A: The managed version uses mem0's cloud service with a simple API key, while the self-hosted version gives you complete control over the vector database, embedding model, and LLM configuration.
Q: How do I reset my API key?
A: Generate a new key in your mem0 dashboard and update the configuration.
Q: Can I use this with multiple OpenWebUI instances?
A: Yes, use unique user IDs for each instance to maintain separate memory contexts.
Q: What happens if the mem0 service is unavailable?
A: The filter will fail gracefully, allowing normal OpenWebUI operation without memory context.

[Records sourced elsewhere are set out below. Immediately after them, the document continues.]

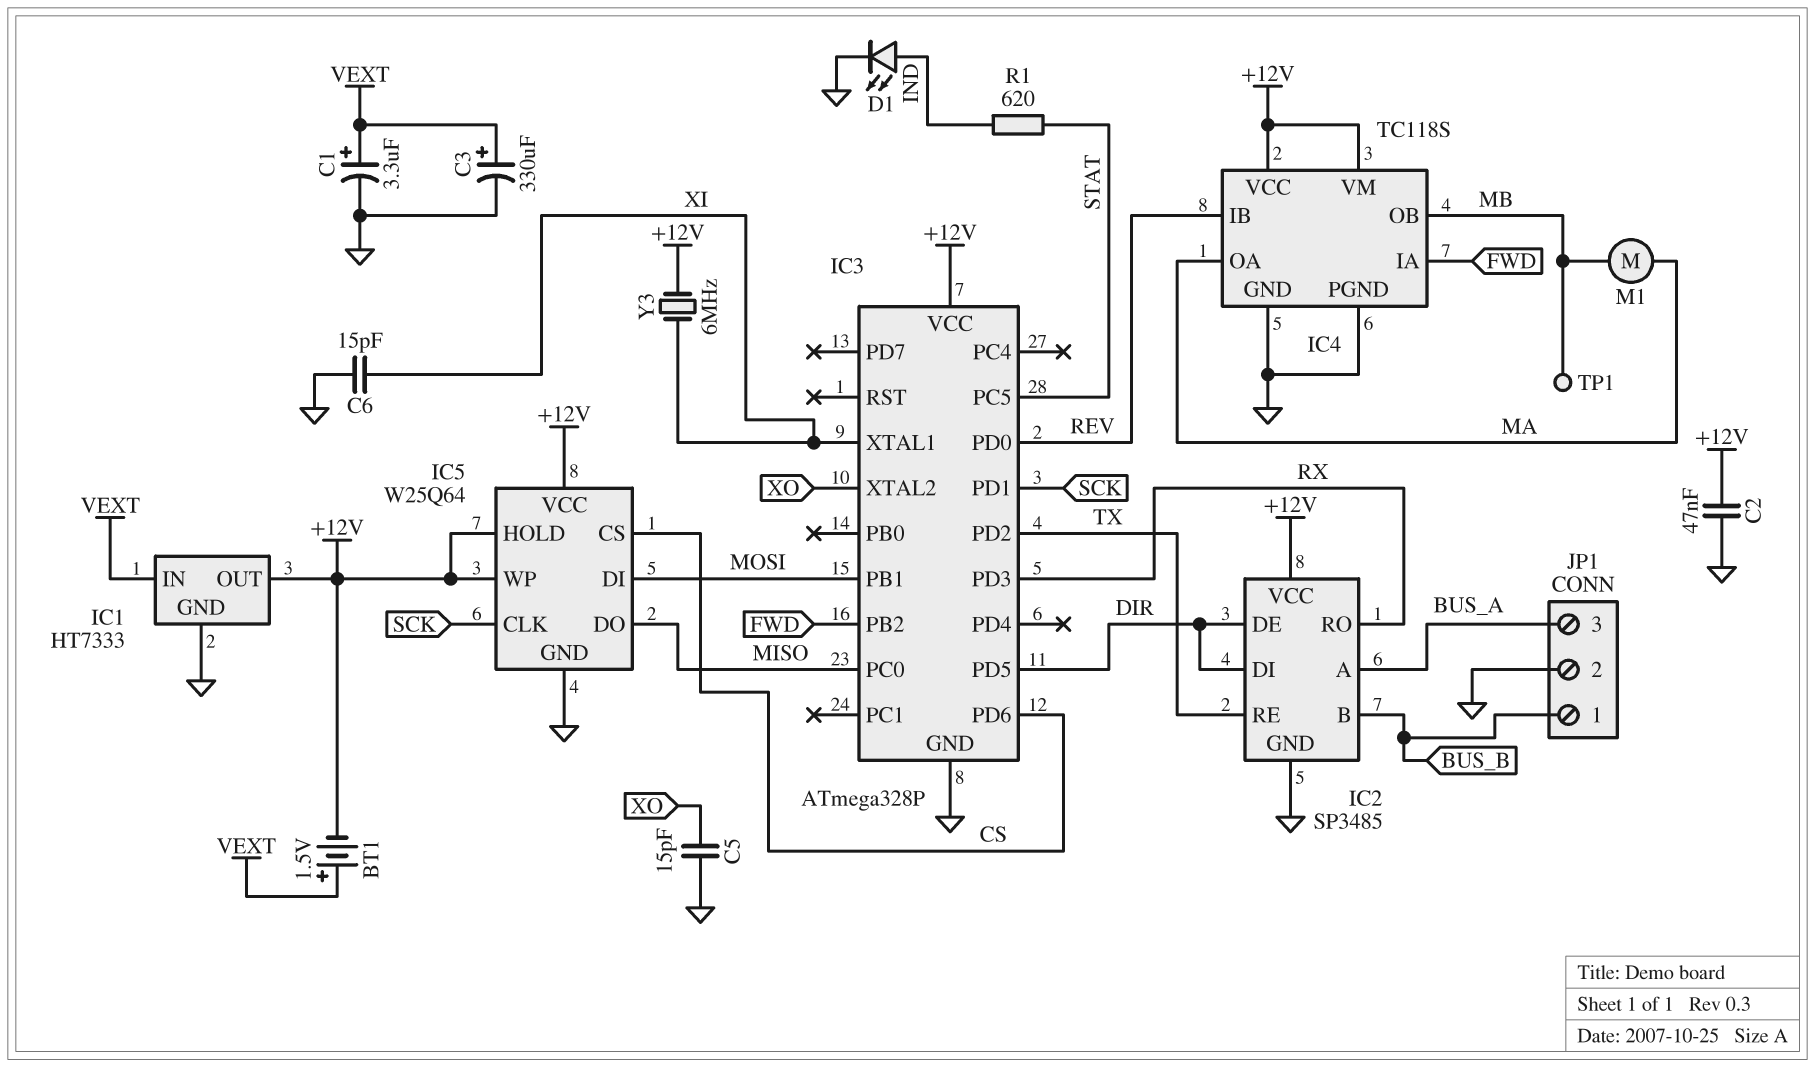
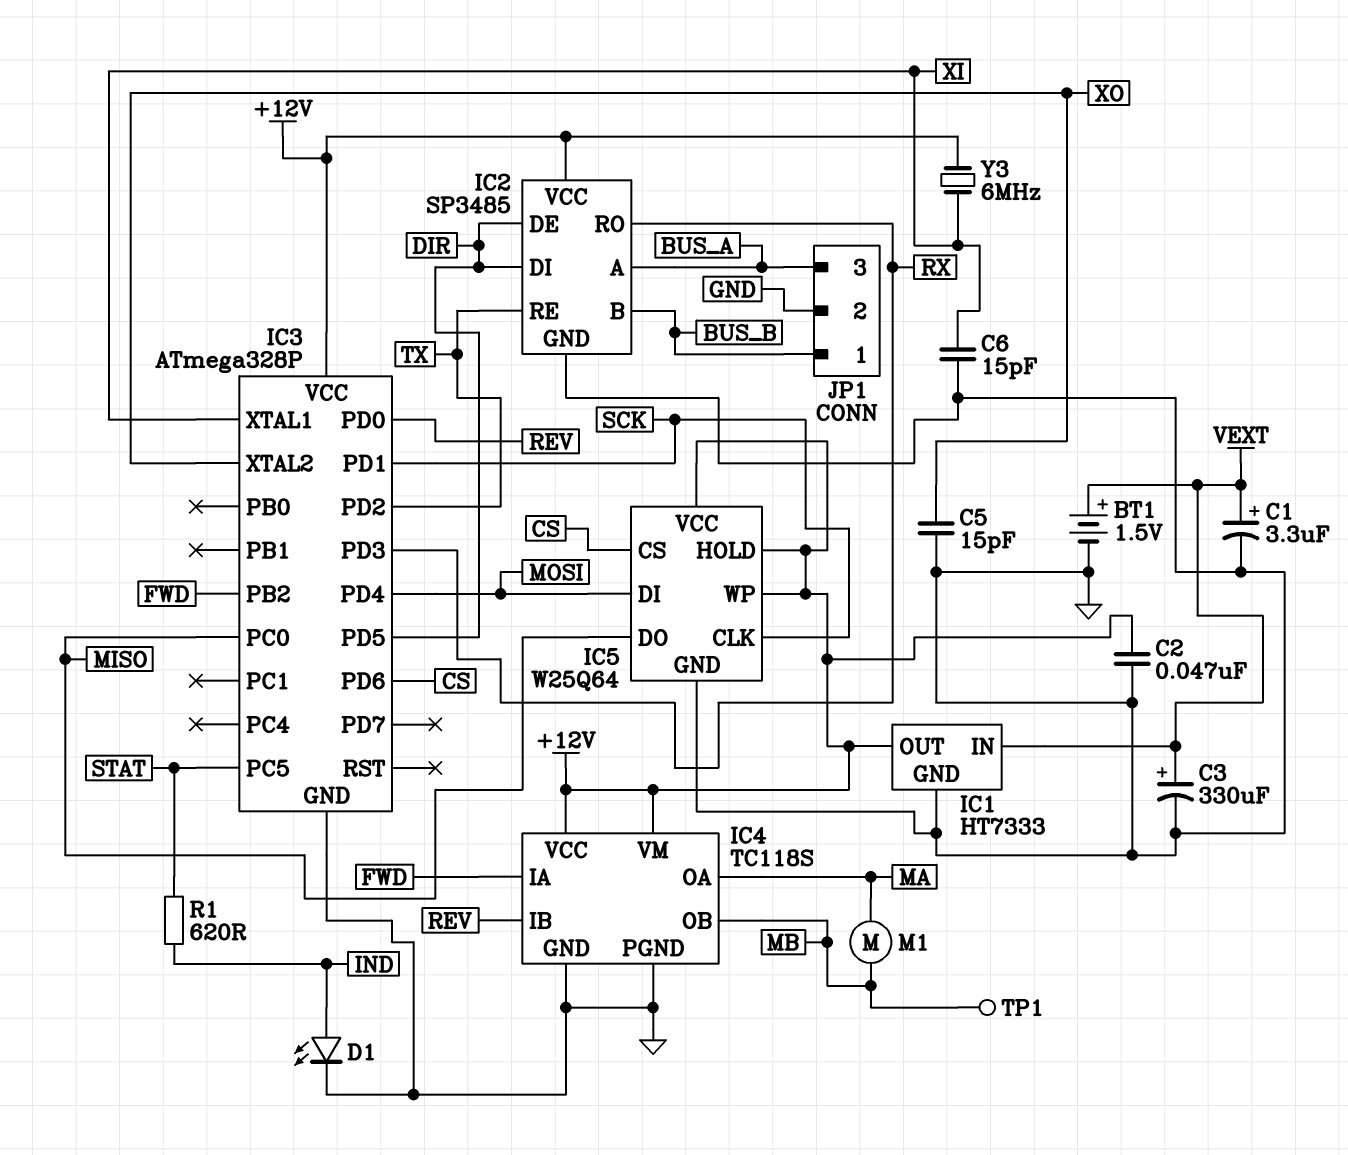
BT1: 1.5V (plus VEXT, minus +12V) -> 1.5V (plus VEXT, minus GND)
IC3 pin PB1: MOSI -> none
IC3 pin PD4: none -> MOSI

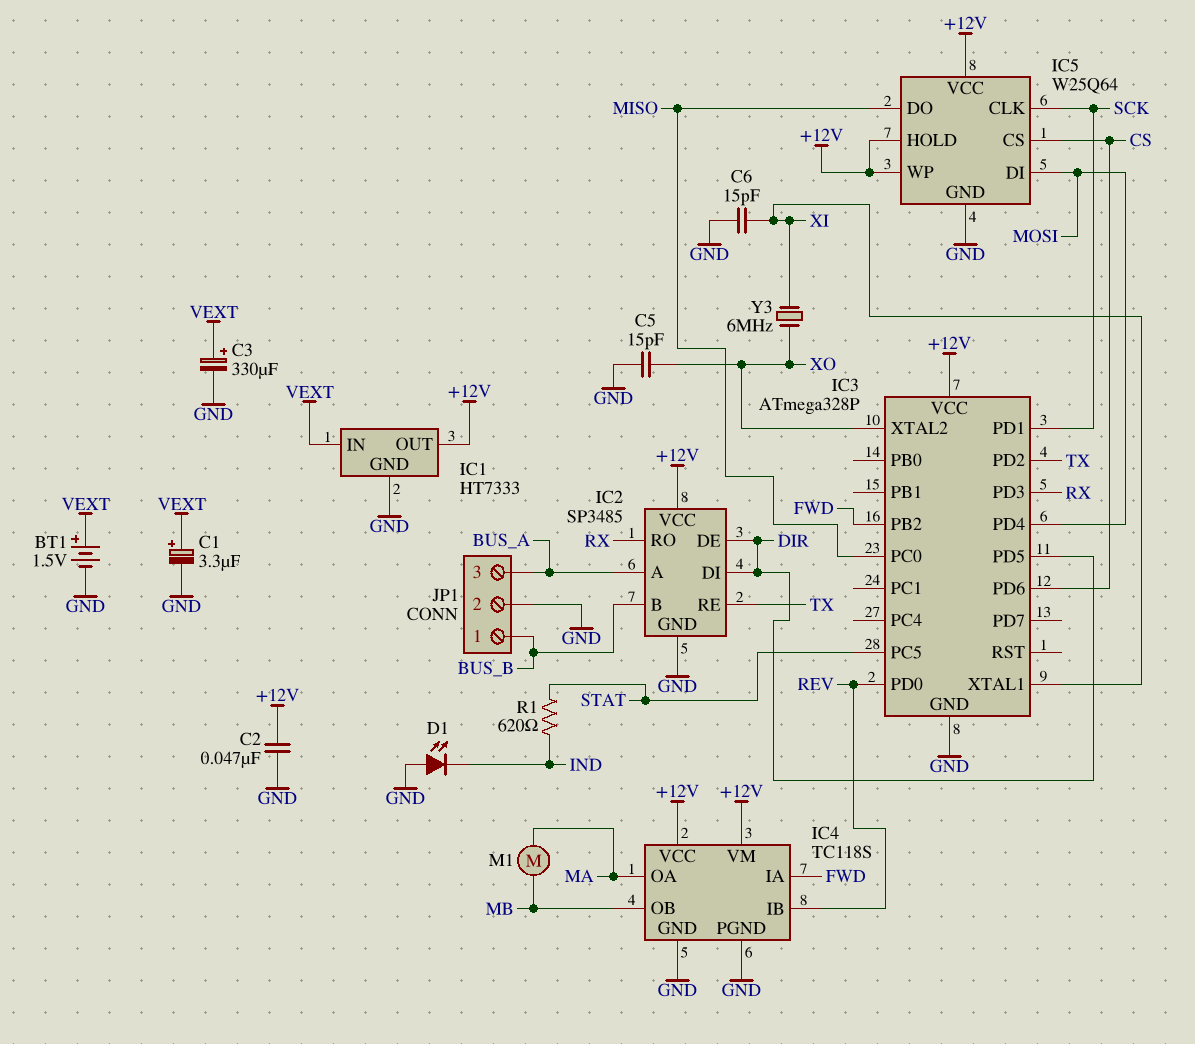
D1: LED (A IND, K GND) -> LED (A GND, K IND)
TP1: test point (MB) -> none
Y3: 6MHz (+12V, XI) -> 6MHz (XI, XO)

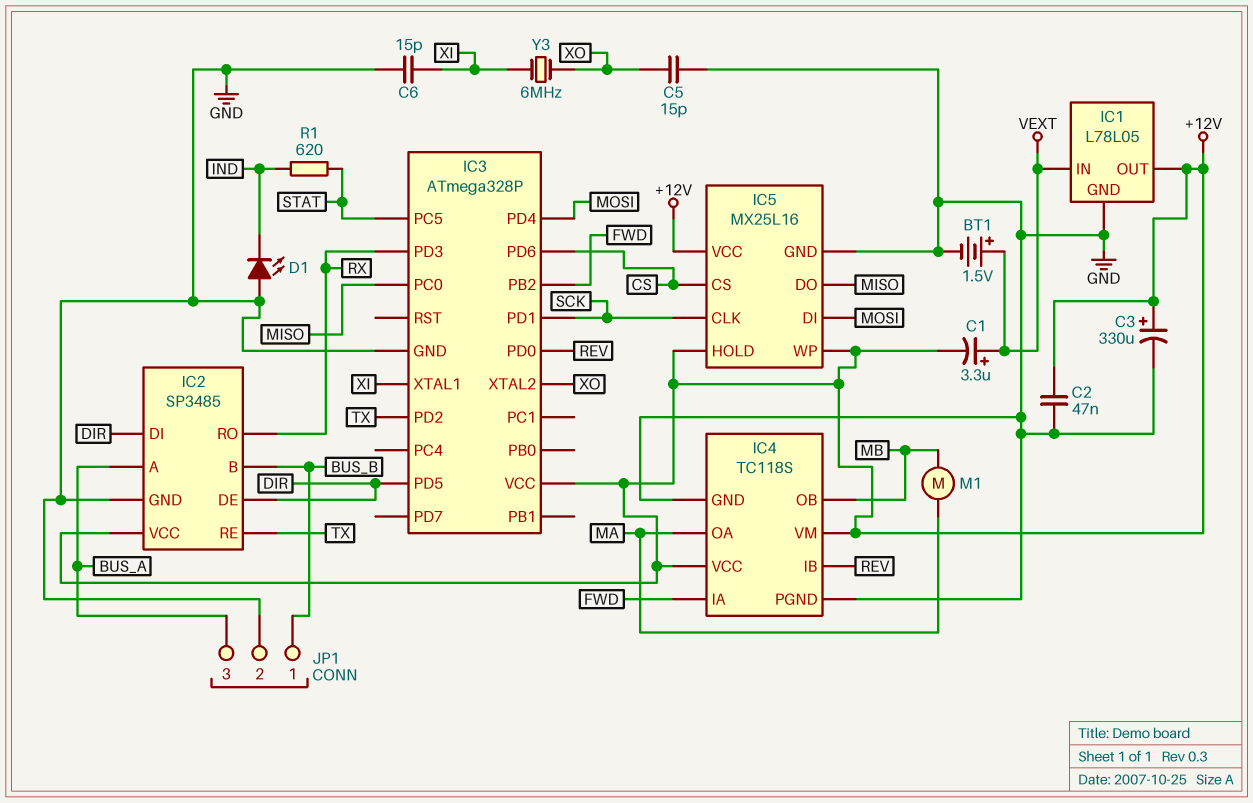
C1: 3.3uF (plus VEXT, minus GND) -> 3.3uF (plus VEXT, minus +12V)
C3: 330uF (plus VEXT, minus GND) -> 330uF (plus +12V, minus GND)
IC1: HT7333 -> L78L05
IC5: W25Q64 -> MX25L16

Q: Which version should I choose?
A: The managed version is simpler to set up and maintain, while the self-hosted version offers more control and customization options. Choose based on your needs for privacy, control, and ease of maintenance.
Q: How can I customize the memory retrieval process?
A: The self-hosted version allows you to configure the vector database, embedding model, and LLM settings to fine-tune the memory retrieval process.